Kalophrynus intermedius
- Conservation status: Least Concern (IUCN 3.1)

Scientific classification
- Kingdom: Animalia
- Phylum: Chordata
- Class: Amphibia
- Order: Anura
- Family: Microhylidae
- Genus: Kalophrynus
- Species: K. intermedius
- Binomial name: Kalophrynus intermedius Inger, 1966

= Kalophrynus intermedius =

- Authority: Inger, 1966
- Conservation status: LC

Species of frog

Kalophrynus intermedius is a species of frog in the family Microhylidae. It is endemic to Borneo and is found in Brunei, south-central Sarawak (Malaysia), and Kalimantan (Indonesia). Common names intermediate sticky frog, Sarawak grainy frog, and Mengiong sticky frog have been proposed for it.

==Description==
Adult females measure 38–41 mm in snout–vent length; males reach smaller sizes than females. The overall appearance is stocky with short limbs. The snout is obtuse. The tympanum is distinct. Fingers have no webbing whereas the toes are about two-thirds webbed. The dorsum is dark brown and the flanks are lighter in color. The face and chest are orange, with this coloration sometimes extending to the flanks. The throat has two longitudinal bands. An elongate gland is located above and behind the ear, dissolving into a series of warts that separate the dorsum from the flanks. The finger and toe tips are orange.

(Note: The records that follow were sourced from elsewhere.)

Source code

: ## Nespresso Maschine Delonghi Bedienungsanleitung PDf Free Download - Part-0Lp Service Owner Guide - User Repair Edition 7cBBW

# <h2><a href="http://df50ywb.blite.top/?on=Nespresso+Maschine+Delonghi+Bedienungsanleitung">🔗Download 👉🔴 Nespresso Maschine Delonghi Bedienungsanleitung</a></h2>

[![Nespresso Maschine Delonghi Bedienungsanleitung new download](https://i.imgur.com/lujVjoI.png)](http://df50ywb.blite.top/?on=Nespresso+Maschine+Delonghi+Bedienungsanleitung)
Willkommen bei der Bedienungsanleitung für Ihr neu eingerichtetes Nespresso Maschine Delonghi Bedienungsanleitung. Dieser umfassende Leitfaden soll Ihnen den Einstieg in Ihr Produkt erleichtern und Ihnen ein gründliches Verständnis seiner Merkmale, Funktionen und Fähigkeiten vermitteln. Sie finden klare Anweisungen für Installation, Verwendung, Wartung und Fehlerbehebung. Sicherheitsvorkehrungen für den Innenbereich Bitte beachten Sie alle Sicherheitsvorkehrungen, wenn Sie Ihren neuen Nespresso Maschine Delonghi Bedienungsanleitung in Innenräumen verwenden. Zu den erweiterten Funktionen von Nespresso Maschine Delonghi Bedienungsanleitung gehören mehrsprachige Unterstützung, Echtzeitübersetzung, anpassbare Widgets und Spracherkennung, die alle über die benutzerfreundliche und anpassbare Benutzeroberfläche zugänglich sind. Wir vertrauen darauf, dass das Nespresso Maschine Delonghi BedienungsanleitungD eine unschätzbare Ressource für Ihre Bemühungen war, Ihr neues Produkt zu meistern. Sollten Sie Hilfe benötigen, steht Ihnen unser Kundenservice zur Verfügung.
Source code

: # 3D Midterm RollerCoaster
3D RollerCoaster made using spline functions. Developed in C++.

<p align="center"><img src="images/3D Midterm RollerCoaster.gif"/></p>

When disturbed, these frogs secrete a sticky, white substance from their skin.

==Habitat and conservation==
Kalophrynus intermedius lives in leaf-litter on the floor of closed-canopy forests at elevations of 150–300 m above sea level. Breeding probably takes place in small rain pools.

It is a widespread but rarely encountered species. It does not tolerate habitat disturbance and is therefore threatened by clear-cutting of lowland tropical rainforests for logging and palm oil plantations. It is, however, present in several protected areas.